HACKER Q&A
📣 cowpig

Best search engine alternatives to Google?


I find Google amazing for some kinds of queries, such as directly answering simple factual questions or finding content within a defined domain.

However, for a lot of things it's quite bad. If I want to find a good website for some use-case (as opposed to directly finding information inside a page), or if I want anything where there might be a commercial interest in ~~lying~~ advertising to me, Google is truly awful.

It's also, obviously, very bad for privacy.

Surely there are a bunch of interesting new search engines popping up given the recent deep learning explosion? What interesting alternatives have you discovered?


  👤 barbazoo Accepted Answer ✓
I switched over to https://kagi.com a while ago and never use Google search anymore.

👤 michalf6
Yandex is pretty useful as a last resort for things banned elsewhere

also: https://search.marginalia.nu/


👤 xarvatium
Been using Brave Search since it was public, it's improved a lot since. I also really like Duckduckgo and I use it on mobile, but Brave Search indexes their own sites rather than being a meta search engine, like how ddg uses Bing results. Nothing wrong with meta search engines though, I just personally prefer the way Brave does it.

👤 mattnewport
I've been paying for kagi for a while now and am pretty happy with it. Switched from DuckDuckGo.

👤 dsir
I've been using DuckDuckGo as my main search engine however I do find myself adding the "!g" bang a lot. It's hard to escape the google grasp.

👤 odieldomanie
Kagi is pretty good, but as someone living in a 3rd world country, it is too expensive. They say 300 queries/month is enough for almost everyone, but I've almost reached that amount in just a few days. And few cents per query adds up when I do multiple searches per topic, times ten for currency weakness.

AI search engines like perplexity.ai are too slow, and I end up clicking the referenced links anyway.

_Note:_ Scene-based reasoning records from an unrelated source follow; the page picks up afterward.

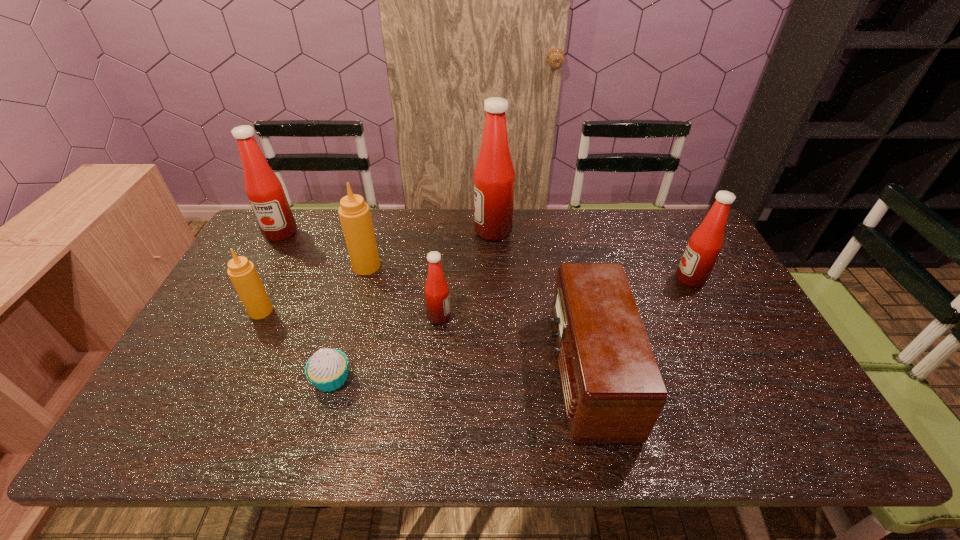
You are a GUI agent. You are given a task and a screenshot of the screen. Output one action in this format:
    pyautogui.click(x=<x>, y=<y>)
    Task: Click on the free area in between the white cupcake and the third biggest red condiment
    
    Given the screenshot: What is the action you would take?
    pyautogui.click(x=511, y=329)

Find the location of `unoccupied area between the fourth object from right to left and the nearer tan condiment`. unoccupied area between the fourth object from right to left and the nearer tan condiment is located at coordinates (350, 314).

You are a GUI agent. You are given a task and a screenshot of the screen. Output one action in this format:
    pyautogui.click(x=<x>, y=<y>)
    Task: Click on the free space between the second object from right to left and the left tan condiment
    The width and height of the screenshot is (960, 540).
    Given the screenshot: What is the action you would take?
    [x=424, y=341]

Where is `free space between the rightmost object and the sixth object from left to right`? The width and height of the screenshot is (960, 540). free space between the rightmost object and the sixth object from left to right is located at coordinates (591, 255).

Where is `object that is the fifth nearest to the fifth condiment from left to right`? The image size is (960, 540). object that is the fifth nearest to the fifth condiment from left to right is located at coordinates (327, 369).

Locate which object is the fourth closest to the rightmost object. Please provide its 2D coordinates. Your answer should be formatted as a tuple, i.e. [(x, y)], where the tuple contains the x and y coordinates of a point satisfying the conditions above.

[(354, 213)]

Point out which condiment is positioned as the fourth nearest to the third red condiment from right to left. Please provide its 2D coordinates. Your answer should be formatted as a tuple, i.e. [(x, y)], where the tuple contains the x and y coordinates of a point satisfying the conditions above.

[(264, 190)]

Image resolution: width=960 pixels, height=540 pixels. Identify the location of condiment that is the closest to the second red condiment from left to right. (354, 213).

Identify which red condiment is the nearest to the nearest red condiment. Please provide its 2D coordinates. Your answer should be formatted as a tuple, i.e. [(x, y)], where the tuple contains the x and y coordinates of a point satisfying the conditions above.

[(494, 176)]

The width and height of the screenshot is (960, 540). I want to click on red condiment identified as the third closest to the left tan condiment, so click(494, 176).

Once my Kagi credits are used up, I'll go back to DDG, which has better results than google in my experience. Though reddit being gone makes it hard to tell rn.


👤 helph67
There are plenty of search engines that don't spy on you, here's a few... https://duckduckgo.com/ https://www.ecosia.org/ https://www.qwant.com/ https://www.startpage.com/

👤 ranger207
I use DuckDuckGo, and contrary to other comments here I find the results far better than Google on the very rare occasions I have to use it

👤 NunoSempere
I like Whoogle (https://github.com/benbusby/whoogle-search), e.g., https://s.tokhmi.xyz/, and Searx (https://github.com/searx/searx), e.g., https://searx.space/

I've also programmed https://metaforecast.org, which aggregates over prediction platforms (Polymarket, Metaculus, Manifold Markets, etc.)


👤 Kop
Have you looked at Startpage?

https://www.startpage.com


👤 cowpig
I think this is kind of an interesting project, though I suspect it's as bad or worse than google for privacy:

www.perplexity.ai


👤 methou
Kagi's great, when it did not get good result, neither did google.

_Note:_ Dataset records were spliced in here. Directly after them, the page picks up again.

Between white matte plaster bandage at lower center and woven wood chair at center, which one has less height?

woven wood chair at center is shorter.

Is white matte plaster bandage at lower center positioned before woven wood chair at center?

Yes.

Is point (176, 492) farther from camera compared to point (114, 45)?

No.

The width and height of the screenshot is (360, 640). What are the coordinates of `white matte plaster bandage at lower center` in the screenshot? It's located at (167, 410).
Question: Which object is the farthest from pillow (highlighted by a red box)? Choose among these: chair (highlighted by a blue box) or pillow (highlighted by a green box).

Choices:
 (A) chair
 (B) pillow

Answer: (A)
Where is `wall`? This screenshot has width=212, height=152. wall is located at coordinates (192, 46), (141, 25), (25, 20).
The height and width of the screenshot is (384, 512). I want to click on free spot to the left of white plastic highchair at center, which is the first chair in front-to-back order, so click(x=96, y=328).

Only that you have to keep a mental counter on the usage.


👤 SemioticStandrd
I was using Kagi, and while I paid for them for a good while, I switched to DDG because I just can’t afford to subscribe to so many things. It’s money well spent and I agree with and support their philosophy, but man, all these monthly things add up.

👤 senko
Kagi user here, very happy with them so far. I honestly use maybe a third of their features (lens and boost/block are great ones that I'm too lazy/forgetful to use).

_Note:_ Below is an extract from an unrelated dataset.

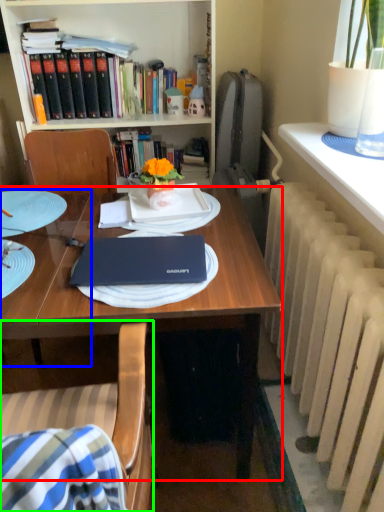
Question: Which object is the farthest from desk (highlighted by a red box)? Choose among these: table (highlighted by a blue box) or chair (highlighted by a green box).

Choices:
 (A) table
 (B) chair

Answer: (A)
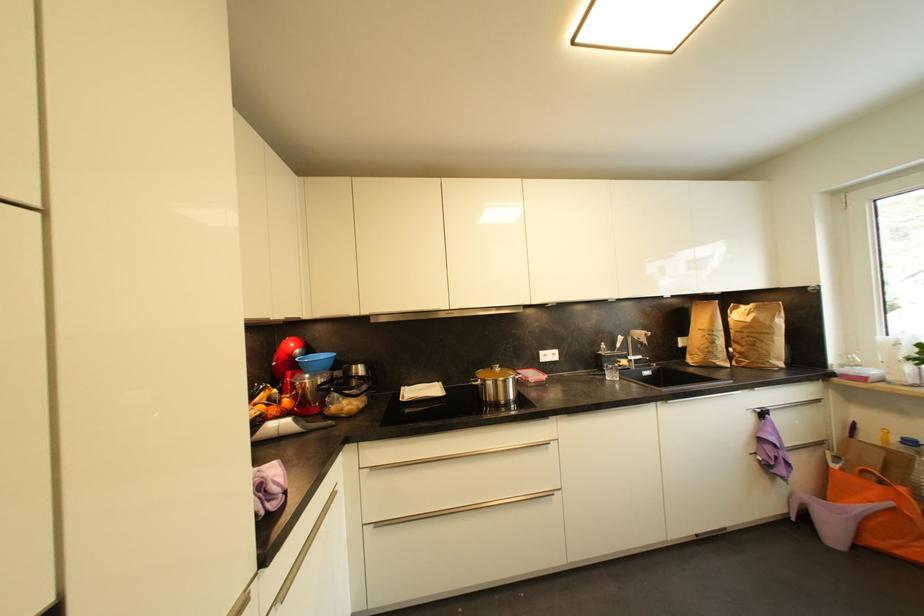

They also recently announced search AI (I think powered by Anthropic over their index) and API, which, as a developer, I also find useful.

Finally, the vision and priorities they communicate are something I agree with.

All this makes it a nobrainer to pay for their service.


👤 mkbkn
I am surprised no one has mentioned Ecosia yet.

I am a not a developer, so my use case is different but Ecosia.org returns good results almost all the time. Of not, I would use StartPage.


👤 krascovict
Yes, Yacy https://yacy.net - P2P search


👤 narrator
Yandex is the least censored. IMHO, it works like Google did in the 2000s. Yeah Russia bad, blah blah.

👤 jacooper
IMO brave is the best alternative search engine but it definitely show its limit with niche queries.

👤 sureglymop
SearxNG. Happy user of an instance someone is hosting near me that is fast and reliable.

👤 stringtoint
I've been increasingly using Ecosia for a while. They use Bing under the hood.

👤 dotcoma
Brave, DuckDuckGo, Kagi, Mojeek (UK), Qwant (France)

👤 downboots
Is there a reliable offline alternative to search?

👤 trelliscoded
you.com, drops you directly into a LLM response to your question, with search results on the right side.

👤 jerhewet
webcrawler.com

Going on four years now. Reminds me of how Google used to be, 15 years ago.